Die Wiege stand in Leipzig

■ Die Geschichte der organisierten Mieterbewegung begann bereits 1882 in Sachsen / Von der Mieter-Versicherung zur politischen Interessenvertretung

Professor Rudolf Sohm hatte Großes vor. Als sich am 20. Oktober 1900 25 Mietervereine zum Zwecke ihres Zusammenschlusses in Leipzig trafen, forderte der Jurist: „Die Mietervereine müssen eine Macht werden in unserem deutschen Vaterlande.“ Dabei räumte Sohm selbstkritisch zu dem von ihm mitbegründeten Bürgerlichen Gesetzbuch ein: „Das von Reich und Rechts wegen geltende Mietrecht besteht tatsächlich nur auf dem Papier. Das Mietrecht ist verschwunden hinter den Bestimmungen des von den Hausbesitzervereinigungen entworfenen Vertrages.“ Erleuchtung erwartete man vom „Verband Deutscher Mietervereine“, der „ein Bindeglied zwischen den einzelnen Vereinen“ sein und „ihnen mit Rath und That zur Seite stehen“ sollte. Doch mit den vier Pfennigen, die die Mitglieder jährlich zu entrichten hatten, war nicht viel auszurichten gegen die wohlorganisierten Interessenvertretungen der Hausbesitzer. Deren Gebahren sorgte selbst in den eigenen Reihen für Ablehnung. „Empörend ist, daß jemand seine Mitmenschen wegen eines oft ganz unvermeidlichen, winzigen Umstandes mit Weib und Kind auf die Straße werfen darf“, klagte ein Hauswirt über seinesgleichen.
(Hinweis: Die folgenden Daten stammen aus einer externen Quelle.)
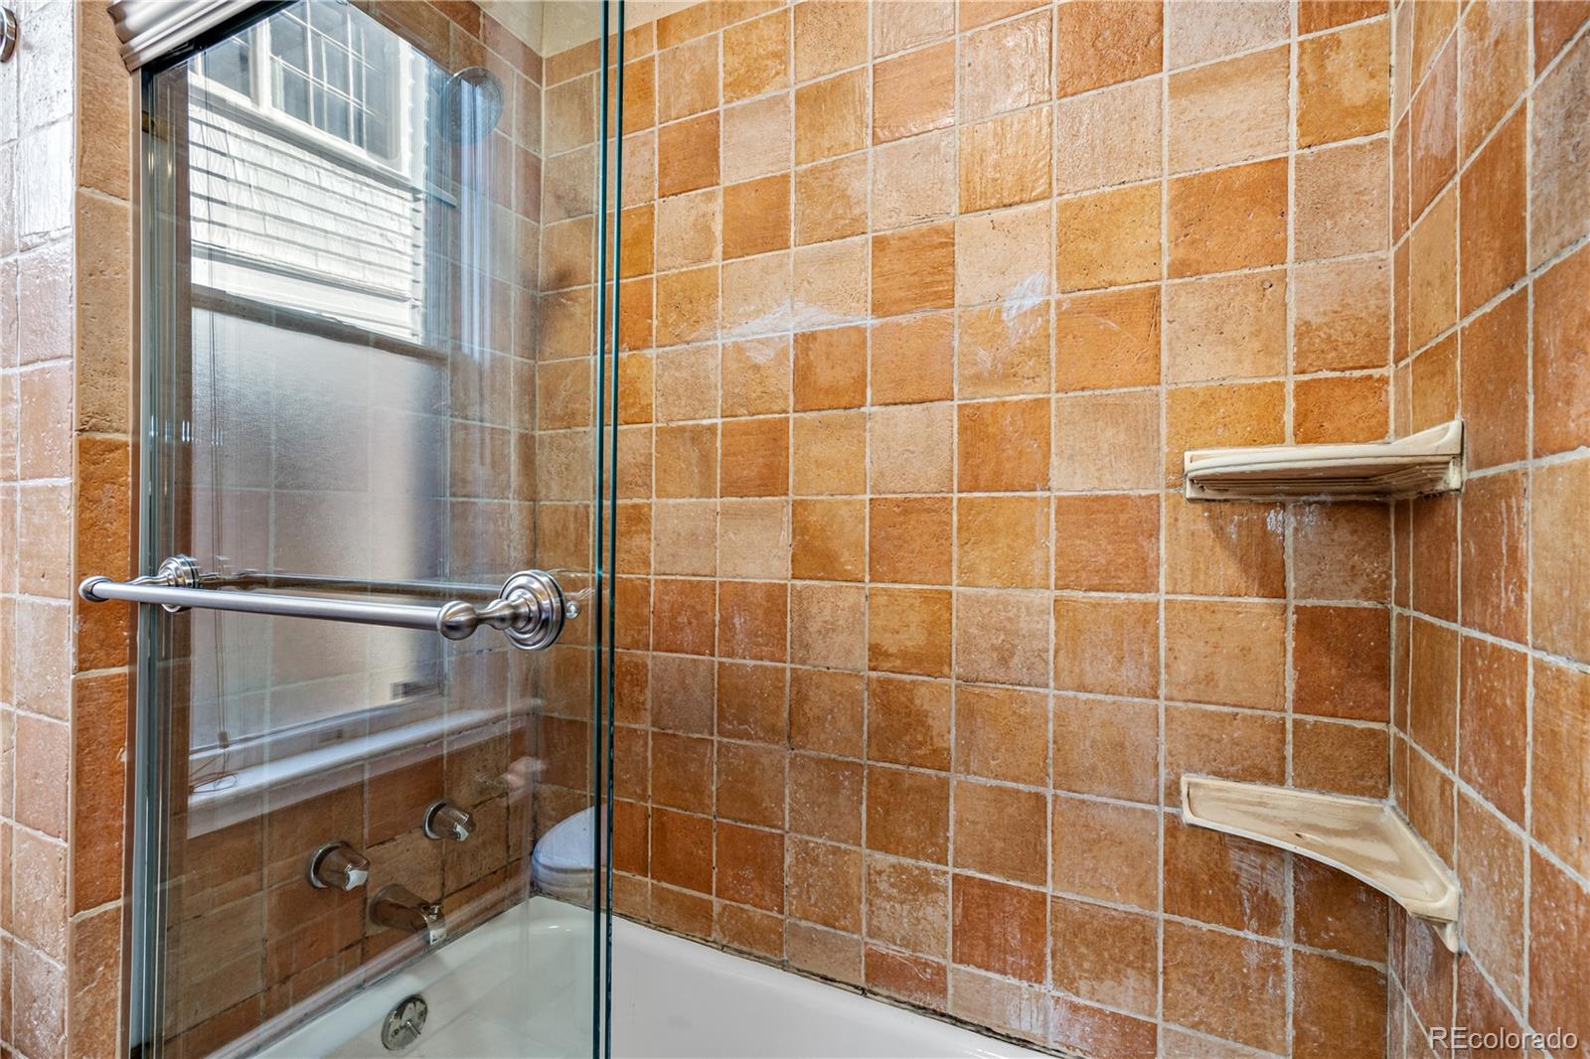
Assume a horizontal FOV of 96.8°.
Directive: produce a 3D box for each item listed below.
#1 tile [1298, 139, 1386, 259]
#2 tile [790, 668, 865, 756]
[{"bbox_3d":[0.725,-0.434,0.939,0.098,0.144,0.012,0,-1,26],"label":"tile"},{"bbox_3d":[0.058,0.328,1.264,0.142,0.145,0.012,0,0,26],"label":"tile"}]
Trotz des finanziellen Engpasses wuchs die Organisation und mit ihr das politische Gewicht. Nur zehn Jahre nach der Gründung zählte der mittlerweile in Bund Deutscher Mietervereine umbenannte Verband bereits 20.000 Mitglieder, und 1922 (Mitgliederstand: schon über 550.000 Mieter) erreichte er den ersten Durchbruch auf parlamentarischer Ebene. Da wurde das Reichsmietengesetz durchgebracht, ein Jahr später das erste Mieterschutzgesetz. Der Verband erlangte Einfluß - und der zeigte sich sogar bei Wahlen. Nach der Vereinigung mit einem Berliner Konkurrenzverband (aus Bund und Reichsbund wurde ein Dachverband) heimsten Mieterlisten bei den Kommunalwahlen im Jahre 1924 beachtliche Erfolge ein.

Doch dann beging die Massenorganisation Fehler. Unter der Leitung des Sozialdemokraten Fritz Dzieyk gründete der Reichsbund eine gemeinnützige Wohnungsbaugesellschaft und in Zusammenarbeit mit einem privaten Berliner Geldinstitut eine Deutsche Mieterbank. Dubiose Geschäfte der Verbandsleitung führten bereits 1928 zum Ende der Wohnungsbaugesellschaft und zum Bankrott der Mieterbank. Nach der Machtübernahme durch die Nationalsozialisten zeigten sich Unterschiede zwischen Mieterbund und Reichsbund. Während der Bund sich sehr schnell gleichschalten ließ, rief der Reichsbund noch im März 1933 zum Widerstand gegen das Hitlerregime auf. Schon im nächsten Jahr wurde diese Organisation aufgelöst. Engültig zerschlagen wurde die Mieterbewegung 1944.

Nach dem Krieg wurde zwar rasch mit einer Neugründung der Mieterorganisation begonnen, doch über das frühere politische Gewicht verfügte sie nicht. So war die 1963 von CDU-Bauminister Paul Lücke durchgesetzte schrittweise Überführung auch der Altbauwohnungen in die freie Marktwirtschaft nicht zu verhindern. Anfang der 80er Jahre gründeten sich, entstanden aus der Hausbesetzerbewegung, vor allem in den westdeutschen Großstädten Vereine, die nicht nur Rechtsberatung, sondern auch die Vertretung von Mieterinitiativen sowie die Artikulation wohnungspolitischer Forderungen zum Ziel hatten - „Mieter helfen Mietern“, heißt etwa der Hamburger Verband. Angesichts der Situation auf dem Wohnungsmarkt und vor dem Hintergrund halbherziger Baupolitik auch SPD-regierter Bundesländer gingen der 100jährige Mieterverein zu Hamburg und der erst zehn Jahre währende alternative Mieterverein 1990 gemeinsam auf die Straße. Die von Professor Sohm erträumte „Macht“, nun wieder im gesamten Deutschland, ist jedoch noch nicht in Sicht.